→ **Task brief**:
Each line below that includes the word "none" is to be reported.

→ **Dataset content**:
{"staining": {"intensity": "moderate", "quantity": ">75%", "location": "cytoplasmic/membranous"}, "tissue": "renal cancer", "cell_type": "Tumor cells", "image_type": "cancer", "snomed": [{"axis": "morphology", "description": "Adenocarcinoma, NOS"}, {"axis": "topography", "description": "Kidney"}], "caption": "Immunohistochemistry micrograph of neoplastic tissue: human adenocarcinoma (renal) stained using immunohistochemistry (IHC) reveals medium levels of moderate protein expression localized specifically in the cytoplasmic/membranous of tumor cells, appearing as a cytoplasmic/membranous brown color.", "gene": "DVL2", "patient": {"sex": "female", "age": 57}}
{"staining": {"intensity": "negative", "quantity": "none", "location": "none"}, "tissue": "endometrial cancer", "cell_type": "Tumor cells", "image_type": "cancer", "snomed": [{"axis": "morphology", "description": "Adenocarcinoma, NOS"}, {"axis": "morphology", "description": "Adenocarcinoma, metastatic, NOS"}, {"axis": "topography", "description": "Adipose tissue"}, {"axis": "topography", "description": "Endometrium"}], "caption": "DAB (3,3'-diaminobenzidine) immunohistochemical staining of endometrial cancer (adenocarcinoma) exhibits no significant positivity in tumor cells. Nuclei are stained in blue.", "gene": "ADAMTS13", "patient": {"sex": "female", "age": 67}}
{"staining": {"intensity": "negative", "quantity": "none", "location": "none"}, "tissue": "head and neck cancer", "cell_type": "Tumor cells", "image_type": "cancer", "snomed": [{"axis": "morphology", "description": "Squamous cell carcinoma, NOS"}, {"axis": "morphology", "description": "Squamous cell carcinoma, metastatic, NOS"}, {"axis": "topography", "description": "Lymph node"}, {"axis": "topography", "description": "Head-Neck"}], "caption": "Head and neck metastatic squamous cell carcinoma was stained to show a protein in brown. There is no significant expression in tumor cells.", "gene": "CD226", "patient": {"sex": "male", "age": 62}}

→ **Output of the exercise**:
{"staining": {"intensity": "negative", "quantity": "none", "location": "none"}, "tissue": "endometrial cancer", "cell_type": "Tumor cells", "image_type": "cancer", "snomed": [{"axis": "morphology", "description": "Adenocarcinoma, NOS"}, {"axis": "morphology", "description": "Adenocarcinoma, metastatic, NOS"}, {"axis": "topography", "description": "Adipose tissue"}, {"axis": "topography", "description": "Endometrium"}], "caption": "DAB (3,3'-diaminobenzidine) immunohistochemical staining of endometrial cancer (adenocarcinoma) exhibits no significant positivity in tumor cells. Nuclei are stained in blue.", "gene": "ADAMTS13", "patient": {"sex": "female", "age": 67}}
{"staining": {"intensity": "negative", "quantity": "none", "location": "none"}, "tissue": "head and neck cancer", "cell_type": "Tumor cells", "image_type": "cancer", "snomed": [{"axis": "morphology", "description": "Squamous cell carcinoma, NOS"}, {"axis": "morphology", "description": "Squamous cell carcinoma, metastatic, NOS"}, {"axis": "topography", "description": "Lymph node"}, {"axis": "topography", "description": "Head-Neck"}], "caption": "Head and neck metastatic squamous cell carcinoma was stained to show a protein in brown. There is no significant expression in tumor cells.", "gene": "CD226", "patient": {"sex": "male", "age": 62}}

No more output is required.